The weather man points, then jumps into a crouch, a la Billy Blanks.

"He's very atheletic," Russell says. "That's another reason I could never be a weatherman. "

Does the Aunt of the Year Award Exclude Songs About Pasties?

My six-year old niece Beyonce stayed with us for the last two days. Hilarious fun. Her favorite part of the weekend, she informed me, was when I took her to Toys 'R' Us for her early birthday present. Toys trump Aunt, I guess. She spent an hour there, figuring out the maximum amount of toys she could include in her birthday present price limit. But I can't complain. She's a good kid and really low maintenance -- although I've never seen Tanya's anus clenched so tight for two straight days. Tanya's not so big on kids with flip flops who sometimes shriek-sing when watching The Lion King for the SECOND time in five hours.

I love to hear Beyonce sing, though. She may be destined for American Idol, or perhaps, the Mickey Mouse Club 2010...

One of my favorite moments from this weekend was at church today, when Don Crumb, one of the oldest guys in the whole church came over and planted a big, wet smooch on Beyonce's cheek.
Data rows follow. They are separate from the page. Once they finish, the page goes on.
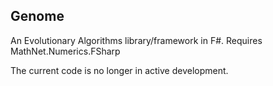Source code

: ## Genome

An Evolutionary Algorithms library/framework in F#. Requires MathNet.Numerics.FSharp

The current code is no longer in active development.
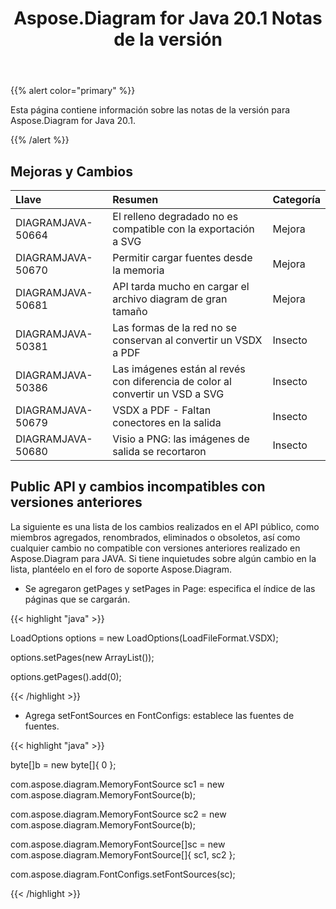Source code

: ﻿---
title: Aspose.Diagram for Java 20.1 Notas de la versión
type: docs
weight: 70
url: /es/java/aspose-diagram-for-java-20-1-release-notes/
---
{{% alert color="primary" %}} 

Esta página contiene información sobre las notas de la versión para Aspose.Diagram for Java 20.1.

{{% /alert %}} 
## **Mejoras y Cambios**

|**Llave**|**Resumen**|**Categoría**|
|:- |:- |:- |
|DIAGRAMJAVA-50664|El relleno degradado no es compatible con la exportación a SVG|Mejora|
|DIAGRAMJAVA-50670|Permitir cargar fuentes desde la memoria|Mejora|
|DIAGRAMJAVA-50681|API tarda mucho en cargar el archivo diagram de gran tamaño|Mejora|
|DIAGRAMJAVA-50381|Las formas de la red no se conservan al convertir un VSDX a PDF|Insecto|
|DIAGRAMJAVA-50386|Las imágenes están al revés con diferencia de color al convertir un VSD a SVG|Insecto|
|DIAGRAMJAVA-50679|VSDX a PDF - Faltan conectores en la salida|Insecto|
|DIAGRAMJAVA-50680|Visio a PNG: las imágenes de salida se recortaron|Insecto|
## **Public API y cambios incompatibles con versiones anteriores**
La siguiente es una lista de los cambios realizados en el API público, como miembros agregados, renombrados, eliminados o obsoletos, así como cualquier cambio no compatible con versiones anteriores realizado en Aspose.Diagram para JAVA. Si tiene inquietudes sobre algún cambio en la lista, plantéelo en el foro de soporte Aspose.Diagram.

- Se agregaron getPages y setPages in Page: especifica el índice de las páginas que se cargarán.

{{< highlight "java" >}}

 LoadOptions options = new LoadOptions(LoadFileFormat.VSDX);

options.setPages(new ArrayList());

options.getPages().add(0);

{{< /highlight >}}

- Agrega setFontSources en FontConfigs: establece las fuentes de fuentes.

{{< highlight "java" >}}

 byte[]b = new byte[]{ 0 };

com.aspose.diagram.MemoryFontSource sc1 = new com.aspose.diagram.MemoryFontSource(b);

com.aspose.diagram.MemoryFontSource sc2 = new com.aspose.diagram.MemoryFontSource(b);

com.aspose.diagram.MemoryFontSource[]sc = new com.aspose.diagram.MemoryFontSource[]{ sc1, sc2 };

com.aspose.diagram.FontConfigs.setFontSources(sc); 

{{< /highlight >}}


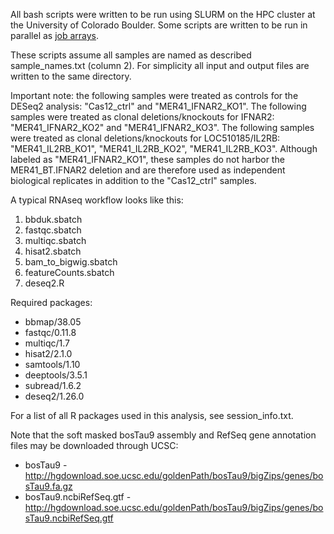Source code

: All bash scripts were written to be run using SLURM on the HPC cluster at the University of Colorado Boulder. Some scripts are written to be run in parallel as [job arrays](https://slurm.schedmd.com/job_array.html).

These scripts assume all samples are named as described sample_names.txt (column 2). For simplicity all input and output files are written to the same directory.

Important note: the following samples were treated as controls for the DESeq2 analysis: "Cas12_ctrl" and "MER41_IFNAR2_KO1". The following samples were treated as clonal deletions/knockouts for IFNAR2: "MER41_IFNAR2_KO2" and "MER41_IFNAR2_KO3". The following samples were treated as clonal deletions/knockouts for LOC510185/IL2RB: "MER41_IL2RB_KO1", "MER41_IL2RB_KO2", "MER41_IL2RB_KO3". Although labeled as "MER41_IFNAR2_KO1", these samples do not harbor the MER41_BT.IFNAR2 deletion and are therefore used as independent biological replicates in addition to the "Cas12_ctrl" samples.

A typical RNAseq workflow looks like this:
1. bbduk.sbatch
2. fastqc.sbatch
3. multiqc.sbatch
4. hisat2.sbatch
5. bam_to_bigwig.sbatch
6. featureCounts.sbatch
7. deseq2.R

Required packages:
* bbmap/38.05
* fastqc/0.11.8
* multiqc/1.7
* hisat2/2.1.0
* samtools/1.10
* deeptools/3.5.1
* subread/1.6.2
* deseq2/1.26.0

For a list of all R packages used in this analysis, see session_info.txt.

Note that the soft masked bosTau9 assembly and RefSeq gene annotation files may be downloaded through UCSC:
* bosTau9 - http://hgdownload.soe.ucsc.edu/goldenPath/bosTau9/bigZips/genes/bosTau9.fa.gz
* bosTau9.ncbiRefSeq.gtf - http://hgdownload.soe.ucsc.edu/goldenPath/bosTau9/bigZips/genes/bosTau9.ncbiRefSeq.gtf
Beyonce was a portrait of shock and then, made an unembarrassed gross-out face. Don Crumb likes to flirt. He often asks Russ, when I'm not in the vicinty, "So -- where's your wife?" But he's been taking care of his wife, who's suffering from Alzheimer's, for years. So I think he's entitled to flirt in church on Sundays. Maybe it is gross, but it seems to make his week, hugging and flattering females of all ages, so I try to cut him some slack. He's not perfect and neither am I. There are probably multiple peoples out there making gross-out faces at at things I do, too.

I'm not sure I'm that good of an aunt, though. I consider Kristan, who buys her nieces barrettes with streamers and beads, a really awesome aunt. I on the other hand, let Beyonce make a CD of her favorite songs off my computer and one of her choices was Tom Waits' "Pasties and a G-String." Do good aunts, even deadbeat aunts, let their six-year old nieces listen to music about brothels and loose women?